It was only in 2015 that Patrick Marber’s love letter to non-league football ‘The Red Lion’ received its world premiere. It opened in the National Theatre’s newly refurbished Dorfman auditorium and broke five years of writer’s block with a trickle that has since become a waterfall: last year alone Marber adapted ‘Hedda Gabler’, directed Tom Stoppard’s ‘Travesties’ and revised his ‘Don Juan in Soho’ for the West End.
So Marber’s dominance over London’s biggest stages makes this reduced, small-scale revival – which premiered at Newcastle’s Live Theatre earlier this year – somewhat surprising.

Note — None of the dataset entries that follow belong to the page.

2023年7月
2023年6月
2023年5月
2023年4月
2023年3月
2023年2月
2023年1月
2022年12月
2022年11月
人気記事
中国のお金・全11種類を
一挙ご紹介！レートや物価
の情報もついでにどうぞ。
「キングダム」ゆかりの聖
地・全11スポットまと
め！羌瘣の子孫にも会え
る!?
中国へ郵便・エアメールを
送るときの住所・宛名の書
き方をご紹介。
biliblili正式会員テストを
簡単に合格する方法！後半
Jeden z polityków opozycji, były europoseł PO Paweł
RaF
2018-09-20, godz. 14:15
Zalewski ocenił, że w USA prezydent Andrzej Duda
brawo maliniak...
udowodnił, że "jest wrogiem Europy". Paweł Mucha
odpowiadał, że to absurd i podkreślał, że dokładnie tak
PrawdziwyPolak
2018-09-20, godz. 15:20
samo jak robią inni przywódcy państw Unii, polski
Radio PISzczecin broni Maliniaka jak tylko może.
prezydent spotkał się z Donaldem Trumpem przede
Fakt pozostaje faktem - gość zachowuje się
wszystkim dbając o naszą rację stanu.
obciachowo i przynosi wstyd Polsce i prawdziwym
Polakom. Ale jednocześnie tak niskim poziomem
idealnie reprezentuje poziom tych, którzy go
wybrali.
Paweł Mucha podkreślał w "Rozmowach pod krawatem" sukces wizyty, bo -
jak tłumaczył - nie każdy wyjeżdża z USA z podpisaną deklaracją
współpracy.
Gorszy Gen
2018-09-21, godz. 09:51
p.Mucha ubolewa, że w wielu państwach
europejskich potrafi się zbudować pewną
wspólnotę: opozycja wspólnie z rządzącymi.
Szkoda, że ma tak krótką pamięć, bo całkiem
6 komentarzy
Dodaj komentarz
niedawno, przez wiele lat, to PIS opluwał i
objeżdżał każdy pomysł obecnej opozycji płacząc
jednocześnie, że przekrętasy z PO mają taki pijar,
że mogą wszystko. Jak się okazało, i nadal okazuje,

But it also feels like this play, directed by Max Roberts, has found its ideal size.
Relocated to the north east, it sits very comfortably in Trafalgar Studios’ squashed smaller space. There’s something about the rough-and-readiness of Traf 2 that matches the semi-professional, everyone-mucking-in world of the play.

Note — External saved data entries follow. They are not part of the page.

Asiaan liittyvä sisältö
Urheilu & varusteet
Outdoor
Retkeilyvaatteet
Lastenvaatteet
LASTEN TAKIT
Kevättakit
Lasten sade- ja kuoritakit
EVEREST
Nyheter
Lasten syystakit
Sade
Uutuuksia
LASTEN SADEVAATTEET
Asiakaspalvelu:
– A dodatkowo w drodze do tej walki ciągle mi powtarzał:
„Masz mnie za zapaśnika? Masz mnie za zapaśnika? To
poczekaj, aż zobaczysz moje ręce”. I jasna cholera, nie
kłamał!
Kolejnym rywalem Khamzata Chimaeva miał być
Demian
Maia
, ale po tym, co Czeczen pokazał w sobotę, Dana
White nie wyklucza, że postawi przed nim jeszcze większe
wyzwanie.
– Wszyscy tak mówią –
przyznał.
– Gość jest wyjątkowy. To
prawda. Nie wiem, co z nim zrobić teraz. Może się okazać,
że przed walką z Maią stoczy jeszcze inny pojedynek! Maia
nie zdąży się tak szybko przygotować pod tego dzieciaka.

Through three characters – ageing club acolyte Yates who washes the kit and has devoted his life to the team; smarmy, business-minded manager Kidd for whom turning a profit is the bottom line; and talented young player Jordan – Marber explores a clash of worldviews: romance versus realism, passion versus pragmatism. While Kidd thinks he’s trying to professionalise the club, Yates is worried that he’s killing what makes it great.

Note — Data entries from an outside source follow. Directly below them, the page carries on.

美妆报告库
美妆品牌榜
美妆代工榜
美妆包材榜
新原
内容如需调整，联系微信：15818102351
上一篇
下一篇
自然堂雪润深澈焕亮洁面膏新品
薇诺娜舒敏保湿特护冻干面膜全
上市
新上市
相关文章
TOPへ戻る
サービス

John Bowler’s Yates is a doddering old thing, visibly straining to pick up the piles of muddy shirts on the floor, and even if his delivery is a bit solemn and slow at times, he’s the play’s empathy-channelling heart.
In Kidd, Marber has created a cracker of a role which Stephen Tompkinson seizes on with clownish energy. He careers around the stage, eking comedy out of his lines and using the humour to hide his vulnerability – both he and the club are deeply in debt.
The production is best in its back-and-forth moments between Tompkinson and Bowler, who brilliantly build up their uneasy co-existence. Although it doesn’t hit the highly charged moments as well as it could, this tight-knit team finds the intimacy and complexity in Marber’s play that was missing from its premiere two years ago.